Playoffs Just The Tip of The Iceberg to Importance of Home Stretch 

(to 99 bottles of beer on the wall)

One Year of the Rebuild in the Books,

One Year of the Rebuild...

Don't win jack, pat yourselves on the back,

One Year of the Rebuild in the Books... 

Two Years of the Rebuild in the Books,

Two Years of...well, you get it.  And like the original, the lyrics do not change.  Unlike beer though, each verse of this version gets harder to stomach.  Sure, leeway is due after a massive rebuild like that in 2002, and small strides certainly do deserve accolades and rewards for management and coaches alike.  As clubs drift further and further from Ground Zero of a full blown roster purge, though, these expectations generally rise.  Perhaps my biggest gripe with the Indians right now is not how poorly they are playing, but how highly they think of themselves. 

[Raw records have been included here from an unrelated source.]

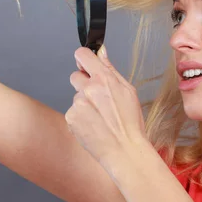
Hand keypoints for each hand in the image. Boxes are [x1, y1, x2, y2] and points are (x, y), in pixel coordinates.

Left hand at [67, 45, 146, 168]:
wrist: (124, 150)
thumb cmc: (130, 122)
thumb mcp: (128, 91)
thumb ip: (111, 69)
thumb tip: (101, 52)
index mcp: (104, 79)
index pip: (82, 55)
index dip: (83, 58)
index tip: (85, 63)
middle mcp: (88, 89)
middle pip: (75, 76)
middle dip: (84, 84)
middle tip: (98, 99)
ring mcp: (77, 104)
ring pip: (76, 97)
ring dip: (84, 103)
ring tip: (100, 117)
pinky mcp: (70, 118)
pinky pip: (72, 112)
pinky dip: (80, 118)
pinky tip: (93, 125)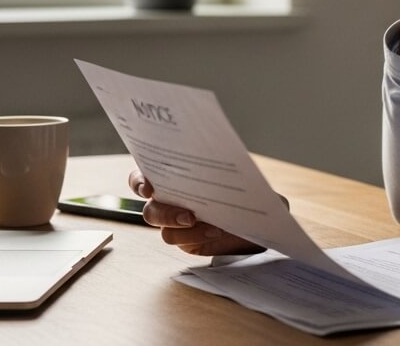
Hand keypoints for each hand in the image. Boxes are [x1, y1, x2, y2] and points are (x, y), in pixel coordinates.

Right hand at [127, 169, 263, 256]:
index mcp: (173, 178)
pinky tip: (214, 230)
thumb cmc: (245, 190)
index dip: (139, 182)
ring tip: (203, 222)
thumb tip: (219, 159)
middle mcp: (169, 200)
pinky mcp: (187, 241)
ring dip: (181, 227)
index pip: (142, 178)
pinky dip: (196, 236)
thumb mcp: (232, 174)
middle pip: (150, 209)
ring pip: (163, 229)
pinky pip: (181, 241)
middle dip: (165, 212)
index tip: (149, 187)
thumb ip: (222, 169)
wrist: (259, 217)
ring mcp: (176, 223)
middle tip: (188, 215)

We are in Year #6 of the rebuild, people.  Since its inception, we are the only Major League Central team to not play in a postseason game (counting Kansas City as AAA, of course).  Despite this the Dolans have endlessly talked about the unbelievable job GM Mark Shapiro and company have done in "rebuilding" the franchise.  Nothing was more notable than the love fest from Paul Dolan at Mark Shapiro's contract extension media session.  Now I will admit, keeping Shapiro around was probably the best option the Indians had.  Ownership was able to keep an established general manager as opposed to training a rookie or trying to throw chump change on the open market.  But I cringed at the tone of Dolan, speaking as if Shapiro had built a perennial playoff team.  While I would have preferred the "we are ready for the next step" speech, it was instead a "we have arrived" speech.   

Next on the list is manager Eric Wedge.  After having his roster shaved following a 93-win season in 2005, Wedge managed the Indians to an under performing fourth place finish in '06.  While he survived the season, he was not given the job security his boss had come to realize.  It was enough for most Tribe fans, including myself, to have someone on the spot this year.  It is 2007 now, right? 

Then after one-half year of contending baseball, the Indians chose to extend... not pick up the option mind you, but extend Wedge for three more years.  Unfortunately, this showed many a Tribe fan that consistency in personnel and individual personalities could be the most important thing to the organization.  Maybe even more important than, say, winning!  A scary thought is that contractually, Eric Wedge could be on the Dolan payroll as manager for nearly a decade without a playoff game!  Could someone check with Baseball Prospectus on this?  Has this ever happened? 

Moving on down the line, it appears pitching coach Carl Willis' job is as safe as George Washington's is on the one-dollar bill.  While the players themselves step between the lines and play the game, is anyone accountable for the loss of Jeremy Guthrie?  Where should the finger be pointed for the huge regressions of Cliff Lee and Jeremy Sowers?  Shouldn't Fernando Cabrera be closing for us by now?  Certainly, all clubs have their issues, but it seems like they are more prevalent here. 

If the Indians right the ship and make the postseason, all of the above will be dismissed by Tribe fans.  But, if the team continues to unravel and misses the playoffs once again, a PR nightmare would no doubt ensue.  How can you sell tickets to a 7th sequel? 

Mark Shapiro and Eric Wedge will be back next year and for the foreseeable future.  What happens in the final stretch run could very well shape the Indians success for years to come.  Postseason would bring a renewed love affair with the team, closure to a rebuild, and plenty of filled seats.  Missing out even by one game though, would be a dagger in the hearts of an already fickle fan base.  Barring something out of the ordinary in the off-season, 2008 would be a really tough product to promote. 

So starting tonight, Go Tribe!  Make this article a moot point.